Segment Start: Provided information

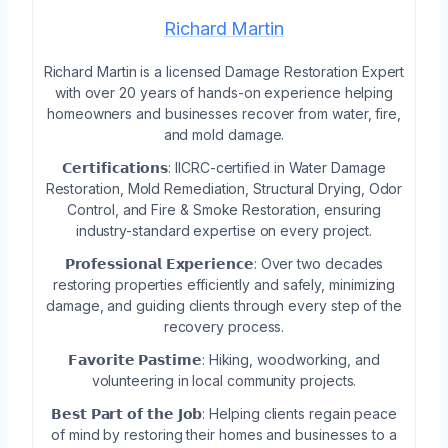
Richard Martin
Richard Martin is a licensed Damage Restoration Expert
with over 20 years of hands-on experience helping
homeowners and businesses recover from water, fire,
and mold damage.
𝗖𝗲𝗿𝘁𝗶𝗳𝗶𝗰𝗮𝘁𝗶𝗼𝗻𝘀: IICRC-certified in Water Damage
Restoration, Mold Remediation, Structural Drying, Odor
Control, and Fire & Smoke Restoration, ensuring
industry-standard expertise on every project.
𝗣𝗿𝗼𝗳𝗲𝘀𝘀𝗶𝗼𝗻𝗮𝗹 𝗘𝘅𝗽𝗲𝗿𝗶𝗲𝗻𝗰𝗲: Over two decades
restoring properties efficiently and safely, minimizing
damage, and guiding clients through every step of the
recovery process.
𝗙𝗮𝘃𝗼𝗿𝗶𝘁𝗲 𝗣𝗮𝘀𝘁𝗶𝗺𝗲: Hiking, woodworking, and
volunteering in local community projects.
𝗕𝗲𝘀𝘁 𝗣𝗮𝗿𝘁 𝗼𝗳 𝘁𝗵𝗲 𝗝𝗼𝗯: Helping clients regain peace
of mind by restoring their homes and businesses to a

Segment End: Provided information

Print the text of every row above word for word, leaving out the pictures.

Richard Martin
Richard Martin is a licensed Damage Restoration Expert
with over 20 years of hands-on experience helping
homeowners and businesses recover from water, fire,
and mold damage.
𝗖𝗲𝗿𝘁𝗶𝗳𝗶𝗰𝗮𝘁𝗶𝗼𝗻𝘀: IICRC-certified in Water Damage
Restoration, Mold Remediation, Structural Drying, Odor
Control, and Fire & Smoke Restoration, ensuring
industry-standard expertise on every project.
𝗣𝗿𝗼𝗳𝗲𝘀𝘀𝗶𝗼𝗻𝗮𝗹 𝗘𝘅𝗽𝗲𝗿𝗶𝗲𝗻𝗰𝗲: Over two decades
restoring properties efficiently and safely, minimizing
damage, and guiding clients through every step of the
recovery process.
𝗙𝗮𝘃𝗼𝗿𝗶𝘁𝗲 𝗣𝗮𝘀𝘁𝗶𝗺𝗲: Hiking, woodworking, and
volunteering in local community projects.
𝗕𝗲𝘀𝘁 𝗣𝗮𝗿𝘁 𝗼𝗳 𝘁𝗵𝗲 𝗝𝗼𝗯: Helping clients regain peace
of mind by restoring their homes and businesses to a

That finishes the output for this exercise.